Rightmove shares tumbled as much as 25% on Friday after it warned of a profit cut to fund huge investment in AI.
It forecast underlying operating profit growth of 3% to 5% next year, down from 4% to 9% for 2024 and 2025.
For next year it wants to introduce more AI to “re-platform” its operational back-end infrastructure, introducing AI interfaces “to drive efficiency, speed and value.”
Chief executive Johan Svanstrom told shareholders: “AI is now becoming absolutely central to how we run our business and plan for the future.
“We are investing to accelerate our capabilities, which we are confident will create an even stronger platform and higher-growth business over time.

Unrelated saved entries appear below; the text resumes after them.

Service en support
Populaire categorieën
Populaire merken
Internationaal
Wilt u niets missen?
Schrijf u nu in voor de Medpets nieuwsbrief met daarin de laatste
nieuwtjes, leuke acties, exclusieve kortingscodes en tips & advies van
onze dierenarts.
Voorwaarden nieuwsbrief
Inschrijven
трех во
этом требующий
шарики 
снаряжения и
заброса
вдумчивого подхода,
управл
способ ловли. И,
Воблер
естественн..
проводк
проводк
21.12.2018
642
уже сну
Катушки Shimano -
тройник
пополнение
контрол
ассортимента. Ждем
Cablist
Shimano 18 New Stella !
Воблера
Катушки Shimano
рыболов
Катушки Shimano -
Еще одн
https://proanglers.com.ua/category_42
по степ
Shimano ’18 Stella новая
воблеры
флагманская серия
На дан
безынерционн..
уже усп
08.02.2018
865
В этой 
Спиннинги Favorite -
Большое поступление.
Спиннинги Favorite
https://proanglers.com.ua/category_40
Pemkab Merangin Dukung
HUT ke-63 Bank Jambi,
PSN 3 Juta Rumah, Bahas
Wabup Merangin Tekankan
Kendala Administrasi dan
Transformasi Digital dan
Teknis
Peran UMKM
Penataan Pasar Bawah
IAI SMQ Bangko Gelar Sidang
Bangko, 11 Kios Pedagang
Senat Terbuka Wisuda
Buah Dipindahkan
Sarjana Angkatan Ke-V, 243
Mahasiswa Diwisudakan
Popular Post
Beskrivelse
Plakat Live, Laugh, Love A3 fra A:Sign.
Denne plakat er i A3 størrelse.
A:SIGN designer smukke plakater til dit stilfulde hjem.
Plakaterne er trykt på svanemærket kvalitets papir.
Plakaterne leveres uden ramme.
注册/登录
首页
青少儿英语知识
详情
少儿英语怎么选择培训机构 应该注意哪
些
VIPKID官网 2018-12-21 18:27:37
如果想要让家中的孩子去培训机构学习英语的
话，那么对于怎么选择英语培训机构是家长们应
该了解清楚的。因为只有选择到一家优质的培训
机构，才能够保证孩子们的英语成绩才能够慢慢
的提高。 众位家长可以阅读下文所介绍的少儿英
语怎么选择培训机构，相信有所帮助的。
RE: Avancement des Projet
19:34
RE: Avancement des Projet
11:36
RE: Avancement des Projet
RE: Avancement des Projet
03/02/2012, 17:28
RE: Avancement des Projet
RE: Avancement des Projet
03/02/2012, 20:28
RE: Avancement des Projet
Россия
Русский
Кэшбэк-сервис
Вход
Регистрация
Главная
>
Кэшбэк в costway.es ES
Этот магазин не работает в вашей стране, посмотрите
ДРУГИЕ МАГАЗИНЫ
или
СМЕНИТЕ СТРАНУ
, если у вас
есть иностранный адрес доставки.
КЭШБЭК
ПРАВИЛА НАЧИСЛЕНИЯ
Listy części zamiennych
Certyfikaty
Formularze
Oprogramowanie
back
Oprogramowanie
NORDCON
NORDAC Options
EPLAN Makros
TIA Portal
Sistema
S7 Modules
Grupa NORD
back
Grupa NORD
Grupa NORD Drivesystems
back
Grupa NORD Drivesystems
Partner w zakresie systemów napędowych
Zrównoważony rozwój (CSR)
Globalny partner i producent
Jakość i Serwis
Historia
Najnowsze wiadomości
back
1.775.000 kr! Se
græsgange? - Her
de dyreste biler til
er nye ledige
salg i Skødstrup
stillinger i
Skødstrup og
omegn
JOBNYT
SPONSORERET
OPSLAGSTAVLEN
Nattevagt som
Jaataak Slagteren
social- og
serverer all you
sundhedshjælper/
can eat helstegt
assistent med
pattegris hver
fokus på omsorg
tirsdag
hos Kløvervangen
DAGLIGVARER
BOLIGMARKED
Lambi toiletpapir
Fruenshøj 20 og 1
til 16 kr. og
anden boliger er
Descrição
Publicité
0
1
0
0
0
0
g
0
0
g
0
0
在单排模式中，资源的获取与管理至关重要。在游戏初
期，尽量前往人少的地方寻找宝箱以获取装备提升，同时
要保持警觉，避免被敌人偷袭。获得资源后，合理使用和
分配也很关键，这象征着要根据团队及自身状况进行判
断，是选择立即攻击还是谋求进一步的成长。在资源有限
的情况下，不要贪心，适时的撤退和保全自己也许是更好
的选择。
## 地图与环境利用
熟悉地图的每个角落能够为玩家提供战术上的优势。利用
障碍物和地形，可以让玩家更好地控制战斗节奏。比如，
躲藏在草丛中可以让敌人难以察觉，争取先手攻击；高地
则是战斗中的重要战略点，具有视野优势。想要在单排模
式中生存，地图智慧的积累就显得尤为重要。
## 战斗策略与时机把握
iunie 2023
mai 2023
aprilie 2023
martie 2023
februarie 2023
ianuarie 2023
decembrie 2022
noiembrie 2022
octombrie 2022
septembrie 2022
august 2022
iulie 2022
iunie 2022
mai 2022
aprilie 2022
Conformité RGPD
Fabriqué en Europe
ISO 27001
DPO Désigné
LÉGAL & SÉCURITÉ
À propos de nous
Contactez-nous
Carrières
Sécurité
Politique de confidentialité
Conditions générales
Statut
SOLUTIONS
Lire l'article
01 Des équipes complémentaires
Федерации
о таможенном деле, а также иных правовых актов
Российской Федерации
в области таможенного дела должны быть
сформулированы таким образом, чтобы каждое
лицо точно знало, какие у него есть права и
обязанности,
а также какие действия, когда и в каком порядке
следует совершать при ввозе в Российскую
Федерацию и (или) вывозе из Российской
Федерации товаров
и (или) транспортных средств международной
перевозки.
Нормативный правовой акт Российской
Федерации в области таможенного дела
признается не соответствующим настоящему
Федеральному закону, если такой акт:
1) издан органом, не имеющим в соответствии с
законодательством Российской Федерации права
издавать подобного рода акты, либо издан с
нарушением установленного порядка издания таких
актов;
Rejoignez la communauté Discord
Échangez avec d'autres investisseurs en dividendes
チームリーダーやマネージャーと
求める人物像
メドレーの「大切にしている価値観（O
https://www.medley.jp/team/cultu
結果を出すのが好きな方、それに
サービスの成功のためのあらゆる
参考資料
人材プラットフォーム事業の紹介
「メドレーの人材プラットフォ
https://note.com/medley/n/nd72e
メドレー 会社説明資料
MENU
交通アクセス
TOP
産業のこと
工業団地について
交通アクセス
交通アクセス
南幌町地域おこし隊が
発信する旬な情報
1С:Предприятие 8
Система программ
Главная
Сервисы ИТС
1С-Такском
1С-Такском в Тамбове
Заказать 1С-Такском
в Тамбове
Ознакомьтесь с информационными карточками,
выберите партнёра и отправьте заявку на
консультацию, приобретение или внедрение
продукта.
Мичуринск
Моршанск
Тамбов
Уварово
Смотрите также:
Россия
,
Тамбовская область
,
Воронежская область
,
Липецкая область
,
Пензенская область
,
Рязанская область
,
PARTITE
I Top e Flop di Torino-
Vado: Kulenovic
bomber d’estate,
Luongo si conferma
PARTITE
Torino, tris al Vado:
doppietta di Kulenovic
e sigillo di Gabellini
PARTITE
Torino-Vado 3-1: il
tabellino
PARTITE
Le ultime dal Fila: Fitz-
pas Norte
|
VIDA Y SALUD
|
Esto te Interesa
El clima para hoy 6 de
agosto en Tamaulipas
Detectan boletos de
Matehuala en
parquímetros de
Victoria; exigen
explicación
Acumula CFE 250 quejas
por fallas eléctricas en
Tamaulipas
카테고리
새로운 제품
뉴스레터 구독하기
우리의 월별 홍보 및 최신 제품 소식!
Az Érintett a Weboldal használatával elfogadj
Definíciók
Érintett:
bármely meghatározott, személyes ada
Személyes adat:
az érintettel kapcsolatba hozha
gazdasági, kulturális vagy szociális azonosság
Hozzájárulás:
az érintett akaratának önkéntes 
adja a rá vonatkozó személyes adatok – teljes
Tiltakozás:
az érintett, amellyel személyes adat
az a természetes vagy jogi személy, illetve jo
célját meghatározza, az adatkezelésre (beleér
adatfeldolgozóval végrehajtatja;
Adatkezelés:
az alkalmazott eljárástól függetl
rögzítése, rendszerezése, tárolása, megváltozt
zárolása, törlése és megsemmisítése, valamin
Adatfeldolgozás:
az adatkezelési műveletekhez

We aim to further advance our leading digital position in the UK property ecosystem.”
However, the portal’s share prices fell sharply at the stock market opening on Friday, recovering somewhat during the day but still ending some 12.5% down.
Agents might be tempted to take heart from this but despite the anticipated fall in profits Rightmove says it expects up to 10% revenue growth in 2026.
The portal tells shareholders that so far this year it’s been pleased with what it describes as “continued strong engagement metrics” with more user-uptake of its home-moving tools, and rapid agent take-up of a new package called Optimiser Edge.
It’s also recorded substantial growth in Commercial Property, Mortgages and Rental Services.